THE DATA:
········
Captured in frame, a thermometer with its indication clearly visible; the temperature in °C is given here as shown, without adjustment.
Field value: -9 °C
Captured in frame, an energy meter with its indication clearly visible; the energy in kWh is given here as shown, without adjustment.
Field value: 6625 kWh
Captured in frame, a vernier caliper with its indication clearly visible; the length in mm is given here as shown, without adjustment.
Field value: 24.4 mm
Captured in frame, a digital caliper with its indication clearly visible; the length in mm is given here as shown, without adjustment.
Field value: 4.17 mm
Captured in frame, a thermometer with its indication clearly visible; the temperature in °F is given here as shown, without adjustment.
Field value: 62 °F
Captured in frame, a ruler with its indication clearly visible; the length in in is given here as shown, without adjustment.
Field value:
········
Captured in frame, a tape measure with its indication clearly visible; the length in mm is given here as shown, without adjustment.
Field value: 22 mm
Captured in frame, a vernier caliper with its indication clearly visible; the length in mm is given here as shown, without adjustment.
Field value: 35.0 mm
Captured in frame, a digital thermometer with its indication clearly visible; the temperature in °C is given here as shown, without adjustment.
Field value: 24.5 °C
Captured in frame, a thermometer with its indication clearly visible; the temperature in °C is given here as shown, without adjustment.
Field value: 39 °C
········
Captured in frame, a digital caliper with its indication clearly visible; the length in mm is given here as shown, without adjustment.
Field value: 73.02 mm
········
HOW TO COMPLETE THIS TASK: Could you render the lines above as a JSON list of strings, one string per line with blank lines omitted, beginning with the line that contains "Captured in frame, a tape" and continuing through the line that contains "Field value: 39 °C"?

OUTPUT OF THE EXERCISE:
[
  "Captured in frame, a tape measure with its indication clearly visible; the length in mm is given here as shown, without adjustment.",
  "Field value: 22 mm",
  "Captured in frame, a vernier caliper with its indication clearly visible; the length in mm is given here as shown, without adjustment.",
  "Field value: 35.0 mm",
  "Captured in frame, a digital thermometer with its indication clearly visible; the temperature in °C is given here as shown, without adjustment.",
  "Field value: 24.5 °C",
  "Captured in frame, a thermometer with its indication clearly visible; the temperature in °C is given here as shown, without adjustment.",
  "Field value: 39 °C"
]